Despite these criticisms, and statements this week laying the responsibility for high levels of obesity in New Zealand on individuals, she maintained she was "very positive".
She said it was very easy "when you wake up and you get to be leader of the National Party".
"It is a great party and everyone should be very happy if they ever get the chance to do that. You know, that is a huge privilege and every single day I wake up and I just love the thought that I'm going to go out and promote National party policies.
"I'm preparing to put forward a very positive vision of the future for New Zealand and at the same time accepting that we're about to go through very challenging economic times."
She said Ardern's campaign had been "I dunno, sort of love and hugs".
It could be argued that criticism has some bite. Labour's policy plan - released in full as complete manifesto package on Tuesday - does not contain many new policies with strict targets.
Ardern rejected the suggestion this was a deliberate strategy after failing to reach targets in Labour's first term.

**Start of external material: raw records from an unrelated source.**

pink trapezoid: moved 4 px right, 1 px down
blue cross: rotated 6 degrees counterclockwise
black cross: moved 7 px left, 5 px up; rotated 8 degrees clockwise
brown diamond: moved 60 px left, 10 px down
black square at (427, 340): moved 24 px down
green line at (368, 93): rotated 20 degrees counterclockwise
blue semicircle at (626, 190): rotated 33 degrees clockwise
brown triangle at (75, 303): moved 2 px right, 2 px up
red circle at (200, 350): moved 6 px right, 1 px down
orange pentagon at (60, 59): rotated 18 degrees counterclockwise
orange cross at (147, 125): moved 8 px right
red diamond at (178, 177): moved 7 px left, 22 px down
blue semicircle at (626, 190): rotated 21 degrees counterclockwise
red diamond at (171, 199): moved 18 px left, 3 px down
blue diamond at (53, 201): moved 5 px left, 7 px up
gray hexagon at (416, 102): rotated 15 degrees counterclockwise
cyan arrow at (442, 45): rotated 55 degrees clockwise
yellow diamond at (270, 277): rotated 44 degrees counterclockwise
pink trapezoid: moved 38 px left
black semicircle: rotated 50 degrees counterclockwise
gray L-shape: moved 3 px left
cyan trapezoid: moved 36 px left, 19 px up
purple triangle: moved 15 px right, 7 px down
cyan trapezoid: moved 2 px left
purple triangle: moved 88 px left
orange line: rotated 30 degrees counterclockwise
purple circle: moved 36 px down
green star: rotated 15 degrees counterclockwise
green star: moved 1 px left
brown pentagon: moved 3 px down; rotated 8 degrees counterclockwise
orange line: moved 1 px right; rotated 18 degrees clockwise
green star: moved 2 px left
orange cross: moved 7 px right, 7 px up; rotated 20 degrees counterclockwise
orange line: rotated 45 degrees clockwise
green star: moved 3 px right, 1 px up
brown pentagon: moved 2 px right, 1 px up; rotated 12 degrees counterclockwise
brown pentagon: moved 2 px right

"Not at all, in fact those targets still remain. The child poverty targets have not changed in fact they're legislated, our goals around building state houses have not changed, in fact we've extended them with an additional 8000 public houses that we intend to build as part of our Covid recovery. We've legislated our climate targets and have set up a commission to assist with carbon budgets."
Ahead of tonight's debate, she said she was not nervous about Collins' attacks, dismissing them again as desperate, and misinformation.
"New Zealanders deserved an election campaign that was fought on the facts, that was free of misinformation and there have been - particularly in the latter part of the election - points where that is not what the opposition has done.
"Some of the tactics that have been used in the latter part I have called desperate, some of the framing around different parties' policies, yes. You'll see for instance we have not made assumptions about ACT's policies automatically becoming the policy of the National Party and yet you see the reverse happening daily."